Nearby, jungle roamer Jungle Jim (Weissmuller) receives Li Wanna (Verdugo), the daughter of Dzamm's chief religious official Zoron (Nelson Leigh). Li Wanna seeks Jungle Jim's help in fighting the mercenaries led by Rawlings. It is revealed that the rumour is indeed true—stashed in the temple of Dzamm are crates of precious stones. After hearing news of the murdered Dzamm natives, Jungle Jim and Li Wanna hurry to the scene, just to find the henchmen's corpses. Seeing the lions, the agile adventurer and Li Wanna climb up a tree to safety. An African elephant approaches, scaring the beastly cats away.

Jungle Jim and Li Wanna return to Zoron's residence, where they strategically discuss a peaceful resolution to get rid of Rawlings and his team. They come to the conclusion that giving Rawlings a few diamonds is the best idea. Meanwhile, Wanna's brother Chot (Paul Marion) is hypnotised by businessman Calhoun's (Vitale) niece Norina (Dell). Chot falls in love with Norina and unknowingly spills some secrets of Dzamm to her. Norina and Calhoun turn out to be under Rawling's payroll.

Jungle Jim befriends a gorilla (Ray Corrigan) after rescuing it and its offspring from a ferocious lion. He names it Zimba. After this, he prevents Calhoun from getting to know the trail to Dzamm but gets captured by Rawling's followers. An empathetic Norina is in the midst of setting him free when she gets killed by Calhoun. Luckily, Jim's pet fowl Caw Caw unties his ropes and with that, the voyager breaks loose and knocks out some of Rawlings' men. However, he is left with no choice but to tell Rawlings the way to Dzamm when Li Wanna, who was finding Jim, gets captured.
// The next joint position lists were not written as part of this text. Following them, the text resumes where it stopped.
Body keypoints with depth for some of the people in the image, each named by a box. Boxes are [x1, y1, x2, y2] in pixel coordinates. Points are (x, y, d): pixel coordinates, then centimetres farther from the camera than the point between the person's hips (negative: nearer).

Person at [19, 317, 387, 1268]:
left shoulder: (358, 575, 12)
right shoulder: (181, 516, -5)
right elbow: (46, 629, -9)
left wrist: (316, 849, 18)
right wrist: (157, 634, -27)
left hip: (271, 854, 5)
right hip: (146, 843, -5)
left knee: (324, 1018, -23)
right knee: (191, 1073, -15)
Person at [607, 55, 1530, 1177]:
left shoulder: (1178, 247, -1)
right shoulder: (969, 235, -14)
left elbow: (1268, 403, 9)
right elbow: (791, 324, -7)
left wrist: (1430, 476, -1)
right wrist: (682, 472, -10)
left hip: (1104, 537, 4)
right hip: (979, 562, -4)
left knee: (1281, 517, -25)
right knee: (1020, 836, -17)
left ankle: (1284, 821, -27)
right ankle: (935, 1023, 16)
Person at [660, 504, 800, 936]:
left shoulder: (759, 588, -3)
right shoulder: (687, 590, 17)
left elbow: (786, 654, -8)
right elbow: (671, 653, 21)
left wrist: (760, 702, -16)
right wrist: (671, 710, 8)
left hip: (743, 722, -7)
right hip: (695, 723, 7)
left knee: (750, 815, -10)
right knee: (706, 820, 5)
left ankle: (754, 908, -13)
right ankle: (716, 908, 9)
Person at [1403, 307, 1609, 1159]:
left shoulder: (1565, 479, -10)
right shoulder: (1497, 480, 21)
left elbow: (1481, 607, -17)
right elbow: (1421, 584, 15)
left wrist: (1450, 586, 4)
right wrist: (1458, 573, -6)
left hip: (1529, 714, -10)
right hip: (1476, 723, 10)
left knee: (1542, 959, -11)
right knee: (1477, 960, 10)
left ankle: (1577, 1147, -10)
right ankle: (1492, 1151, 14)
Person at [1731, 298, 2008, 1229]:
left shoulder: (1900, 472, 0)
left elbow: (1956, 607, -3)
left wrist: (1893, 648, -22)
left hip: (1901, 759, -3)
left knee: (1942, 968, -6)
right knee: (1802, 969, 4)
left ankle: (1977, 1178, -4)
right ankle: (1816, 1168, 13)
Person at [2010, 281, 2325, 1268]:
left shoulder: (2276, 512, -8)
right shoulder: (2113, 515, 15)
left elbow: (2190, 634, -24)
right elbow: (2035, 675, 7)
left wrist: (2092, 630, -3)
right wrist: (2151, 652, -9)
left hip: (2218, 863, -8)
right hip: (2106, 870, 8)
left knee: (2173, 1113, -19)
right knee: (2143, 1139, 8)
They make it to the temple of Dzamm. While the criminals are busy raiding the priceless relics and other treasures, Zimba and his fellow gorillas attack the temple robbers, most of whom are killed. Captain Rawlings and his accomplice Wilson (George J. Lewis) manage to escape, holding Jungle Jim captive, but are killed by Zimba. Chot, who has been shot and mortally wounded, asks for forgiveness before he dies. With Rawlings and his fellow looters dead for good, order in Dzamm is restored.

==Cast==
- Johnny Weissmuller as Jungle Jim
- Myrna Dell as Norina
- Elena Verdugo as Li Wanna
- Joseph Vitale as Calhoun
- Ralph Dunn as Captain Rawlins
- Paul Marion as Chot
- Nelson Leigh as Zoron
- George J. Lewis as Steve "Whip" Wilson

==Production==
The working title for the film was Jungle Jim's Adventure. Myrna Dell was cast in September 1948.

The film features an array of animal actors, including a crow and a dog. Ray Corrigan portrays Zimba, Jungle Jim's gorilla friend, with the film being shot at his Corriganville Movie Ranch.
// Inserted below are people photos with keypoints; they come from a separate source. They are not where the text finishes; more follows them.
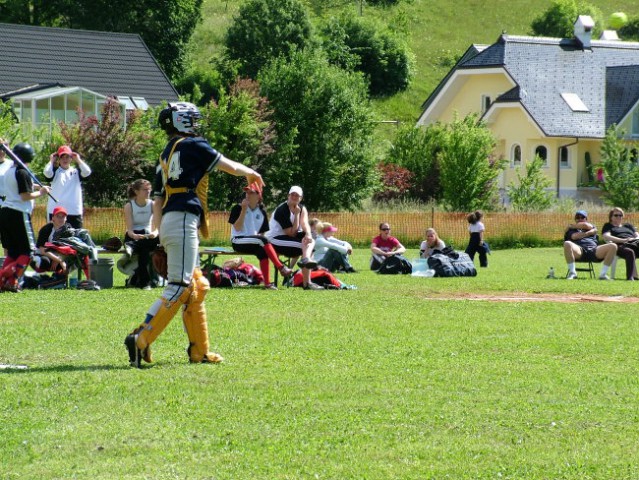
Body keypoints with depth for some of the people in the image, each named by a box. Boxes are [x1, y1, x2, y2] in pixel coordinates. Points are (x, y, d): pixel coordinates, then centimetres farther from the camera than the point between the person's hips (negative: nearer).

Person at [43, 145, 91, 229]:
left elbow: (87, 172, -8)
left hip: (75, 212, 2)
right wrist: (51, 160, -1)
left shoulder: (76, 172, 11)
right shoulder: (55, 172, 6)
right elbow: (47, 172, -16)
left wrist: (78, 160, 1)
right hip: (56, 211, -2)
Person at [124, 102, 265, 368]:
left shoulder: (166, 156, 21)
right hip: (183, 221, -9)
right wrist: (251, 173, 25)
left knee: (196, 287, 14)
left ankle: (199, 351, 15)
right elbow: (230, 167, 5)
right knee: (178, 288, -14)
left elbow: (157, 202, 19)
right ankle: (141, 339, -23)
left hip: (168, 223, 9)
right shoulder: (192, 146, -2)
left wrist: (163, 237, 19)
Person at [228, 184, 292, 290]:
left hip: (255, 243, 4)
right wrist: (244, 210, -15)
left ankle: (267, 283, -35)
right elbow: (237, 228, -12)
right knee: (262, 240, -31)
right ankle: (281, 267, -35)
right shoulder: (238, 208, -1)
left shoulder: (261, 212, 10)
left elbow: (262, 233, 15)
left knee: (262, 251, -31)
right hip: (238, 241, -4)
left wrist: (259, 235, -8)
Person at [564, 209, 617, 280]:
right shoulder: (571, 230, 26)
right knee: (567, 244, -37)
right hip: (580, 251, -3)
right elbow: (574, 236, 3)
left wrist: (572, 226, 21)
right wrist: (588, 233, 7)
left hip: (593, 251, 3)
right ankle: (572, 272, -26)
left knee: (613, 246, -20)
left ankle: (603, 274, -19)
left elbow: (586, 225, 9)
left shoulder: (592, 227, 33)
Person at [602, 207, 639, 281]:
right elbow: (606, 237, 3)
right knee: (630, 252, -41)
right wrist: (623, 240, -8)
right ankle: (631, 276, -53)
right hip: (622, 246, -4)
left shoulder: (628, 225, 37)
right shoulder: (608, 226, 23)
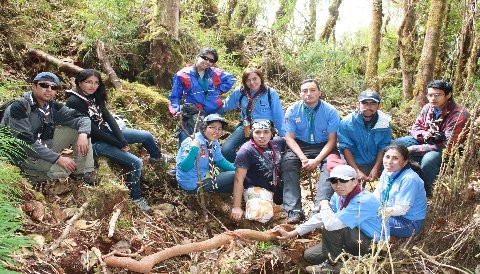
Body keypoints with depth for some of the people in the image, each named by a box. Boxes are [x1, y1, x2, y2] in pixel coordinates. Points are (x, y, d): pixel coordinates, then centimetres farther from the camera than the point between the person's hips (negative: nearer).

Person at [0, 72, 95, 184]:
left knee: (79, 129, -6)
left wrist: (83, 134, -28)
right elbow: (26, 142, -28)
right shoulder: (19, 107, -22)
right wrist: (58, 158, -29)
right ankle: (27, 171, -3)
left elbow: (82, 118, -5)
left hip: (44, 146, 7)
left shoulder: (53, 107, -3)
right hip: (21, 153, -7)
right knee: (63, 169, -28)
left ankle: (83, 172, -7)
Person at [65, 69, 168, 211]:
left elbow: (108, 118, -4)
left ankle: (156, 157, 44)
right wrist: (118, 144, -18)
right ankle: (136, 198, 3)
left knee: (147, 136, 12)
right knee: (136, 163, -17)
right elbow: (92, 130, -23)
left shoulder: (94, 96, 3)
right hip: (96, 142, -8)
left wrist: (122, 140, -15)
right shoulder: (73, 102, -21)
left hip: (107, 132, 8)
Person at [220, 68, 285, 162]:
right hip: (245, 127, 3)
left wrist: (284, 137, -1)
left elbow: (278, 117, -2)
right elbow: (224, 106, 14)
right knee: (226, 150, -16)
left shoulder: (271, 93, -5)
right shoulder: (240, 92, 1)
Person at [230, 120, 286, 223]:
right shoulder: (246, 151, -16)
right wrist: (236, 207, -20)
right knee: (264, 214, -34)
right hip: (255, 189, -8)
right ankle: (249, 207, 0)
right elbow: (239, 180, -18)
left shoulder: (278, 142, 0)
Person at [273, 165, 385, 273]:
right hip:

The film was directed by William Berke with assistance from Wilbur McGaugh. Sam Katzman was in charge of production for Columbia Pictures, while Arthur Hoerl and Don Martin wrote the screenplay based on a story by Hoerl. Ira Morgan signed on as cinematographer. The set decorator was Sidney Clifford. Mischa Bakaleinikoff headed the musical direction, and Aaron Stell edited the film. Principal photography officially began on September 8, 1948, and ended on September 20, 1948.

==Release==
The film was officially released in North American cinemas in May 1949.
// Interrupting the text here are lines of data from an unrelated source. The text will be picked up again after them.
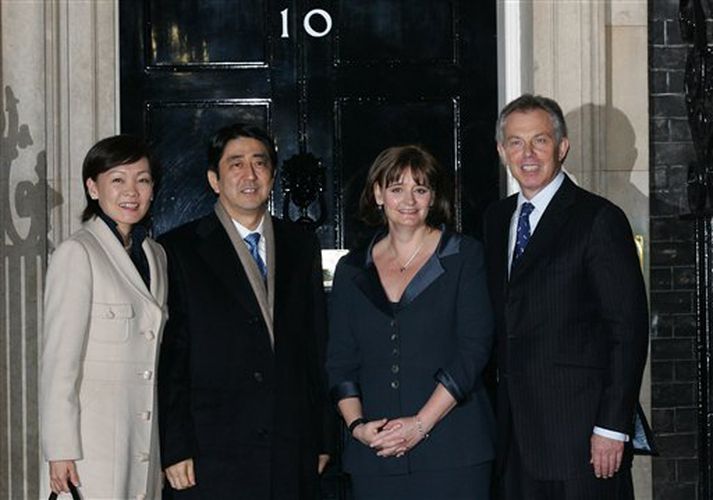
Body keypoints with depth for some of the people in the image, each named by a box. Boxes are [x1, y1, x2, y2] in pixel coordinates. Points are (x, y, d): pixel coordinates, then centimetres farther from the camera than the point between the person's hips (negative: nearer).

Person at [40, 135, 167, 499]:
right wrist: (61, 449, -15)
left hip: (147, 428, 7)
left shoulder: (155, 254, 13)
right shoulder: (76, 254, -9)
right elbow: (59, 359, -12)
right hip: (97, 428, -6)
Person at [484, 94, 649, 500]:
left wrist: (613, 427, -15)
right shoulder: (496, 220, 14)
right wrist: (498, 413, 9)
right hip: (515, 434, 6)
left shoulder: (599, 219, -6)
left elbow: (629, 329, -10)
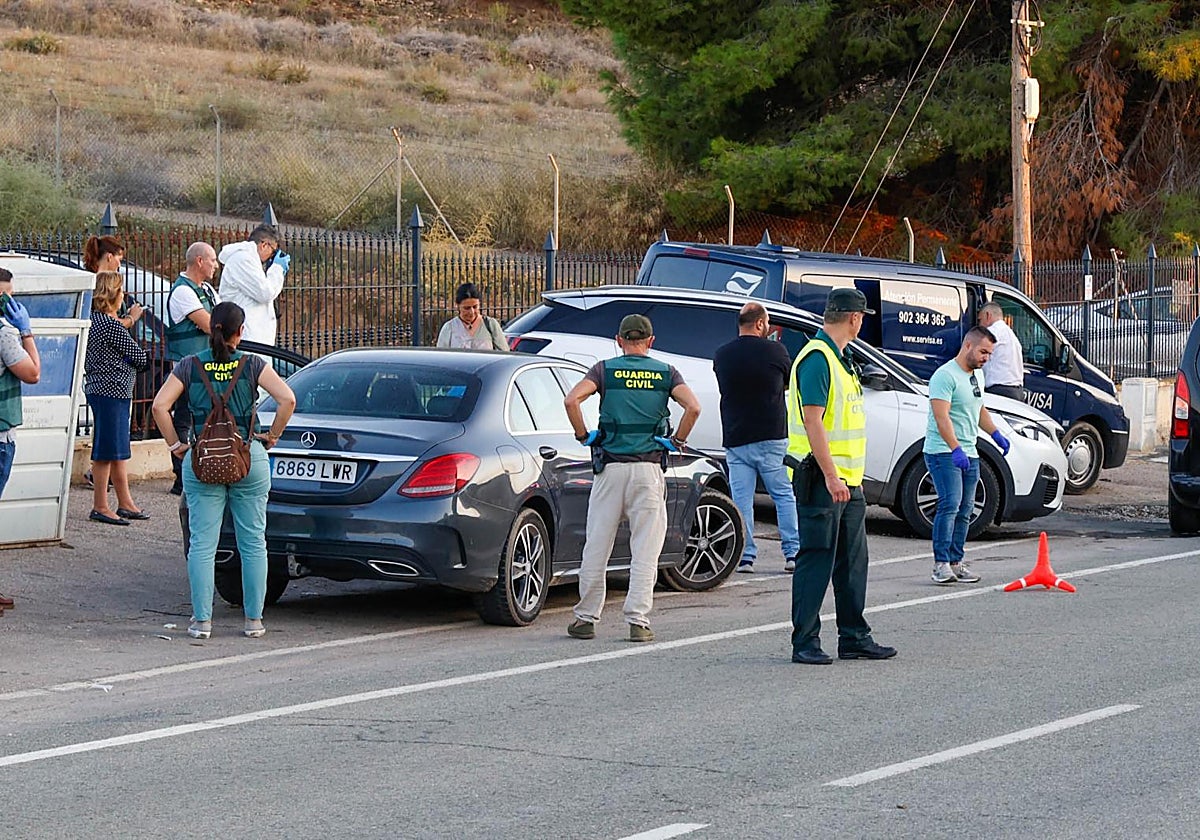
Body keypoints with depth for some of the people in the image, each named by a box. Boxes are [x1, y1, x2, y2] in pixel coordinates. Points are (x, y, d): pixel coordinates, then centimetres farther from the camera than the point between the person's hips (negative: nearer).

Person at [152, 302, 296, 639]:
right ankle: (253, 619, 10)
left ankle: (201, 620, 3)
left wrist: (175, 444, 2)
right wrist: (272, 436, 1)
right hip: (249, 457, 0)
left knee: (202, 544, 4)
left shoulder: (190, 366, 1)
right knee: (253, 542, 8)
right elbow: (287, 399, -12)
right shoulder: (251, 365, -2)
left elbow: (160, 405, -7)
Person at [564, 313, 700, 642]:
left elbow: (571, 399, -12)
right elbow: (693, 407, -11)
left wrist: (584, 436, 0)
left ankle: (586, 618, 10)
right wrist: (677, 441, 2)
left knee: (596, 547, 7)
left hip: (610, 467, 0)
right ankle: (638, 621, -2)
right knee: (645, 551, 3)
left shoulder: (605, 369, 3)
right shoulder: (665, 373, 5)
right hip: (649, 468, 0)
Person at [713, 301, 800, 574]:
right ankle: (793, 552, 6)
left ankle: (745, 556, 2)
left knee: (741, 500, 5)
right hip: (771, 438, -2)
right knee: (785, 495, 7)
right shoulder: (775, 351, -7)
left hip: (735, 439, 3)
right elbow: (789, 383, 7)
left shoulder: (721, 355, 2)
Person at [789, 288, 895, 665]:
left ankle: (854, 637, 20)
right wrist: (831, 475, -24)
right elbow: (812, 421, -20)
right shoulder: (816, 358, -14)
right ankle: (805, 642, -3)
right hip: (822, 479, -10)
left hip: (846, 479, 10)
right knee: (816, 560, -7)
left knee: (852, 561, 13)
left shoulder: (840, 359, 17)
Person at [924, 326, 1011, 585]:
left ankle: (955, 563, 11)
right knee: (950, 505, -17)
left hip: (969, 454, 9)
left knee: (965, 510, 7)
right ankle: (941, 564, -16)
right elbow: (942, 417, -23)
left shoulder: (978, 376, 16)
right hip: (943, 452, -9)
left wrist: (996, 434, 20)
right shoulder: (945, 376, -15)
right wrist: (956, 450, -32)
The Motion Picture Herald commented that it was a "film providing a generous measure of the expected excitement", while a reviewer for the magazine Variety opined that it "will prove surefire entertainment for youthful filmgoers."

The Los Angeles Times called it "a veritable riot of unwitting comedy. It is probably one of the most ridiculous jungle features ever shown", adding that Weissmuller "needs to watch his waistline."